→ **Work task**: Reproduce the following lines verbatim, omitting the pictures.

→ **Data for processing**:

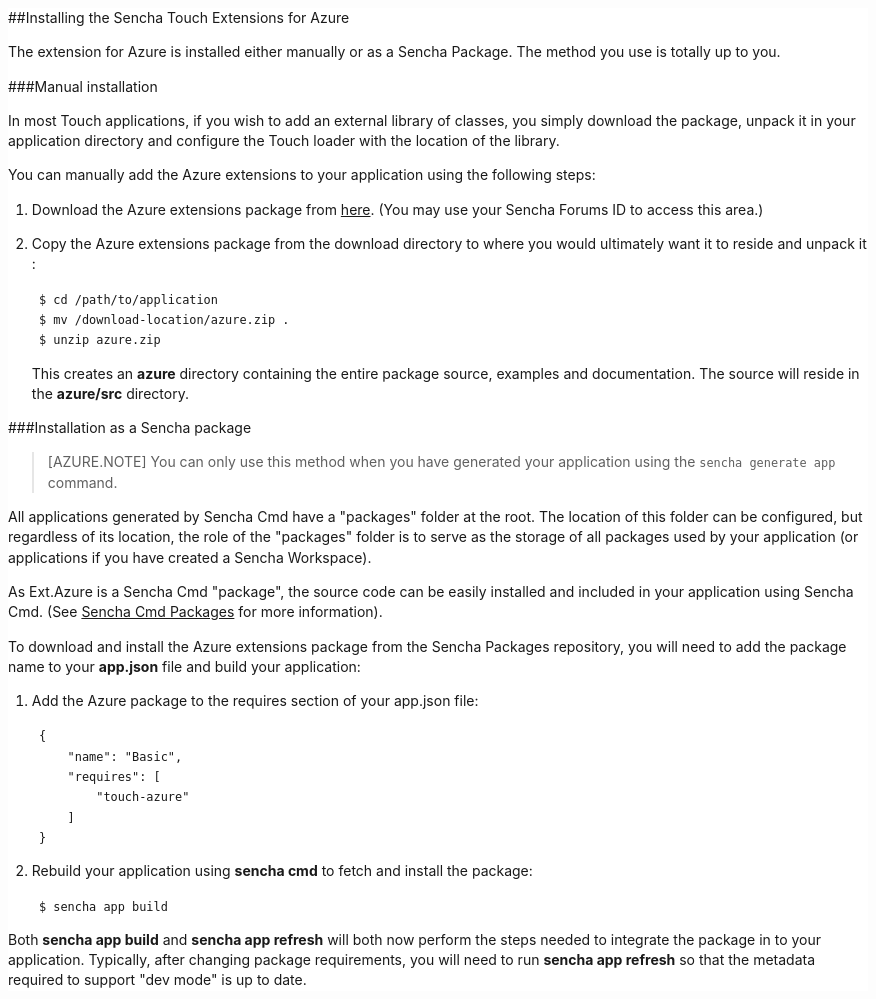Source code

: ##Installing the Sencha Touch Extensions for Azure

The extension for Azure is installed either manually or as a Sencha Package. The method you use is totally up to you.

###Manual installation

In most Touch applications, if you wish to add an external library of classes, you simply download the package, unpack it in your application directory and configure the Touch loader with the location of the library. 

You can manually add the Azure extensions to your application using the following steps:

1. Download the Azure extensions package from [here](https://market.sencha.com/extensions/sencha-touch-extensions-for-windows-azure). (You may use your Sencha Forums ID to access this area.)

2. Copy the Azure extensions package from the download directory to where you would ultimately want it to reside and unpack it : 

        $ cd /path/to/application
	    $ mv /download-location/azure.zip .
    	$ unzip azure.zip  

    This creates an **azure** directory containing the entire package source, examples and documentation. The source will reside in the **azure/src** directory.


###Installation as a Sencha package

> [AZURE.NOTE] You can only use this method when you have generated your application using the <code>sencha generate app</code> command.

All applications generated by Sencha Cmd have a "packages" folder at the root. The location of this folder can be configured, but regardless of its location, the role of the "packages" folder is to serve as the storage of all packages used by your application (or applications if you have created a Sencha Workspace).

As Ext.Azure is a Sencha Cmd "package", the source code can be easily installed and included in your application using Sencha Cmd. (See [Sencha Cmd Packages](http://docs.sencha.com/cmd/3.1.2/#!/guide/command_packages) for more information).

To download and install the Azure extensions package from the Sencha Packages repository, you will need to add the package name to your **app.json** file and build your application:

1. Add the Azure package to the requires section of your app.json file:

	    {
            "name": "Basic",
	        "requires": [
    	        "touch-azure"
        	]
    	}
    
2. Rebuild your application using **sencha cmd** to fetch and install the package:

	    $ sencha app build

Both **sencha app build** and **sencha app refresh** will both now perform the steps needed to integrate the package in to your application. Typically, after changing package requirements, you will need to run **sencha app refresh** so that the metadata required to support "dev mode" is up to date.


[0]: ./media/partner-sencha-mobile-services-get-started/finished-app.png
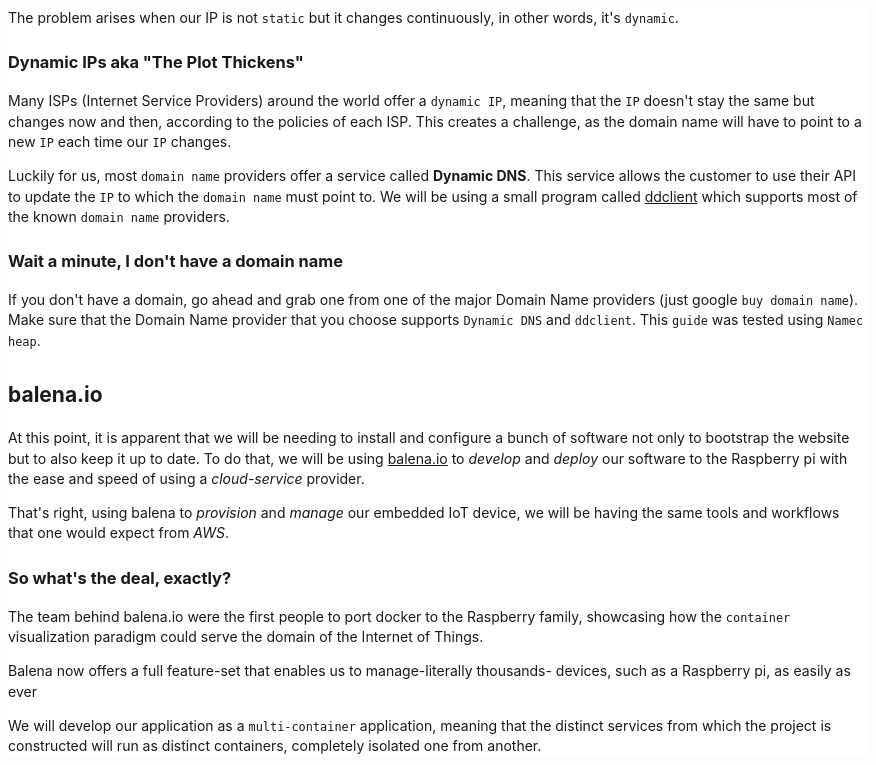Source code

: 
The problem arises when our IP is not `static` but it changes continuously, in other words, it's `dynamic`.

  

### Dynamic IPs aka "The Plot Thickens"

  

Many ISPs (Internet Service Providers) around the world offer a `dynamic IP`, meaning that the `IP` doesn't stay the same but changes now and then, according to the policies of each ISP. This creates a challenge, as the domain name will have to point to a new `IP` each time our `IP` changes.

  

Luckily for us, most `domain name` providers offer a service called **Dynamic DNS**. This service allows the customer to use their API to update the `IP` to which the `domain name` must point to. We will be using a small program called [ddclient](https://ddclient.net/) which supports most of the known `domain name` providers.

  

### Wait a minute, I don't have a domain name

If you don't have a domain, go ahead and grab one from one of the major Domain Name providers (just google `buy domain name`). Make sure that the Domain Name provider that you choose supports `Dynamic DNS` and `ddclient`. This `guide` was tested using `Namecheap`.

  

## balena.io

At this point, it is apparent that we will be needing to install and configure a bunch of software not only to bootstrap the website but to also keep it up to date. To do that, we will be using [balena.io](https://balena.io) to *develop* and *deploy* our software to the Raspberry pi with the ease and speed of using a *cloud-service* provider.

  

That's right, using balena to *provision* and *manage* our embedded IoT device, we will be having the same tools and workflows that one would expect from *AWS*.

  

### So what's the deal, exactly?

  

The team behind balena.io were the first people to port docker to the Raspberry family, showcasing how the `container` visualization paradigm could serve the domain of the Internet of Things.

  

Balena now offers a full feature-set that enables us to manage-literally thousands- devices, such as a Raspberry pi, as easily as ever

  

We will develop our application as a `multi-container` application, meaning that the distinct services from which the project is constructed will run as distinct containers, completely isolated one from another.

→ **Output**:
Source code

: ##Installing the Sencha Touch Extensions for Azure

The extension for Azure is installed either manually or as a Sencha Package. The method you use is totally up to you.

###Manual installation

In most Touch applications, if you wish to add an external library of classes, you simply download the package, unpack it in your application directory and configure the Touch loader with the location of the library. 

You can manually add the Azure extensions to your application using the following steps:

1. Download the Azure extensions package from [here](https://market.sencha.com/extensions/sencha-touch-extensions-for-windows-azure). (You may use your Sencha Forums ID to access this area.)

2. Copy the Azure extensions package from the download directory to where you would ultimately want it to reside and unpack it : 

        $ cd /path/to/application
	    $ mv /download-location/azure.zip .
    	$ unzip azure.zip  

    This creates an **azure** directory containing the entire package source, examples and documentation. The source will reside in the **azure/src** directory.


###Installation as a Sencha package

> [AZURE.NOTE] You can only use this method when you have generated your application using the <code>sencha generate app</code> command.

All applications generated by Sencha Cmd have a "packages" folder at the root. The location of this folder can be configured, but regardless of its location, the role of the "packages" folder is to serve as the storage of all packages used by your application (or applications if you have created a Sencha Workspace).

As Ext.Azure is a Sencha Cmd "package", the source code can be easily installed and included in your application using Sencha Cmd. (See [Sencha Cmd Packages](http://docs.sencha.com/cmd/3.1.2/#!/guide/command_packages) for more information).

To download and install the Azure extensions package from the Sencha Packages repository, you will need to add the package name to your **app.json** file and build your application:

1. Add the Azure package to the requires section of your app.json file:

	    {
            "name": "Basic",
	        "requires": [
    	        "touch-azure"
        	]
    	}
    
2. Rebuild your application using **sencha cmd** to fetch and install the package:

	    $ sencha app build

Both **sencha app build** and **sencha app refresh** will both now perform the steps needed to integrate the package in to your application. Typically, after changing package requirements, you will need to run **sencha app refresh** so that the metadata required to support "dev mode" is up to date.


[0]: ./media/partner-sencha-mobile-services-get-started/finished-app.png
Source code

: 
The problem arises when our IP is not `static` but it changes continuously, in other words, it's `dynamic`.

  

### Dynamic IPs aka "The Plot Thickens"

  

Many ISPs (Internet Service Providers) around the world offer a `dynamic IP`, meaning that the `IP` doesn't stay the same but changes now and then, according to the policies of each ISP. This creates a challenge, as the domain name will have to point to a new `IP` each time our `IP` changes.

  

Luckily for us, most `domain name` providers offer a service called **Dynamic DNS**. This service allows the customer to use their API to update the `IP` to which the `domain name` must point to. We will be using a small program called [ddclient](https://ddclient.net/) which supports most of the known `domain name` providers.

  

### Wait a minute, I don't have a domain name

If you don't have a domain, go ahead and grab one from one of the major Domain Name providers (just google `buy domain name`). Make sure that the Domain Name provider that you choose supports `Dynamic DNS` and `ddclient`. This `guide` was tested using `Namecheap`.

  

## balena.io

At this point, it is apparent that we will be needing to install and configure a bunch of software not only to bootstrap the website but to also keep it up to date. To do that, we will be using [balena.io](https://balena.io) to *develop* and *deploy* our software to the Raspberry pi with the ease and speed of using a *cloud-service* provider.

  

That's right, using balena to *provision* and *manage* our embedded IoT device, we will be having the same tools and workflows that one would expect from *AWS*.

  

### So what's the deal, exactly?

  

The team behind balena.io were the first people to port docker to the Raspberry family, showcasing how the `container` visualization paradigm could serve the domain of the Internet of Things.

  

Balena now offers a full feature-set that enables us to manage-literally thousands- devices, such as a Raspberry pi, as easily as ever

  

We will develop our application as a `multi-container` application, meaning that the distinct services from which the project is constructed will run as distinct containers, completely isolated one from another.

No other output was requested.